Eram umas botas estranhas e ainda muito elegantes ao meu olhar e conjugavam-se com a minha curiosidade. Eram umas botas castanhas com a pele quebrada e que sempre se mantinham engraxadas e com uns cordões que subiam pelos hilhózes acima e se atavam em dois nós bem firmes.
Umas botas assim, umas botas enormes para os meus pés, eram um desafio para sonhos e brincadeiras e desejos de um dia as poder calçar.
Estas botas repousavam numa prateleira ao lado de duas malas numa despensa sob uma escada que dava para um sótão de onde se avistava o mar, o arvoredo das redondezas e as torres altas que desenham a cidade junto ao céu.
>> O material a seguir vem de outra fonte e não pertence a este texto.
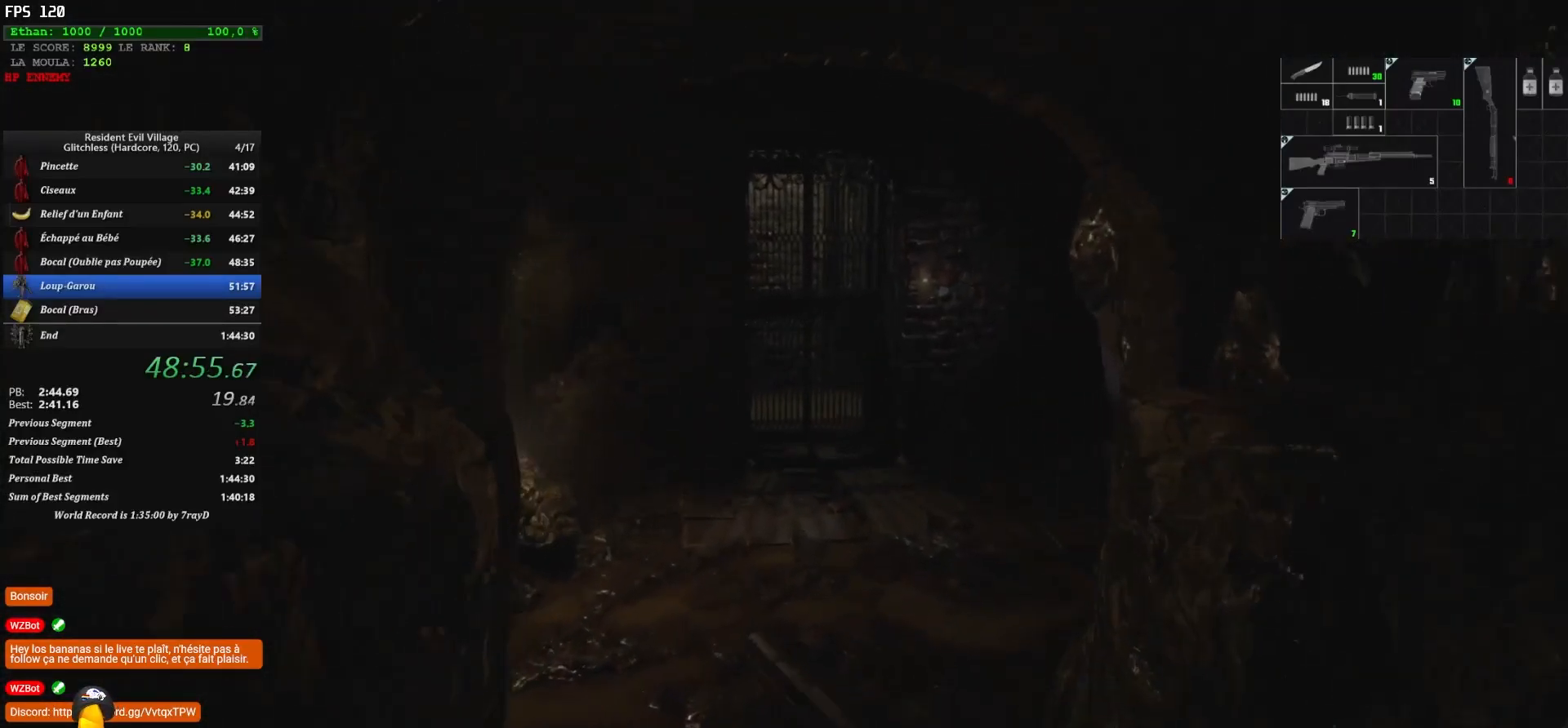
{"keys": ["shift", "z"], "mouse": [], "mouse_move": "right", "events": []}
Era raro tocar-lhes, mas, quando o meu tio vinha passados longos meses de ausência, surgiam sempre as mesmas perguntas que muitas vezes reprimi: porque estavam ali aquelas botas? Porque viajava o meu tio sem elas nem aquelas belas malas? Tudo era muito obscuro para a minha idade como fenda onde encostar o rosto ou ninho desapossado das suas aves.
Um dia, em dezembro, lembro-me bem, pois tinha nevado e fazia um frio intenso, decidi desafiar a sua memória ou, esperava eu, a sua intransigente respidez sobre o assunto ou mesmo algo que, em absoluto, ignorava e a minha desvairada inquietação ou imaginação ainda não atingia.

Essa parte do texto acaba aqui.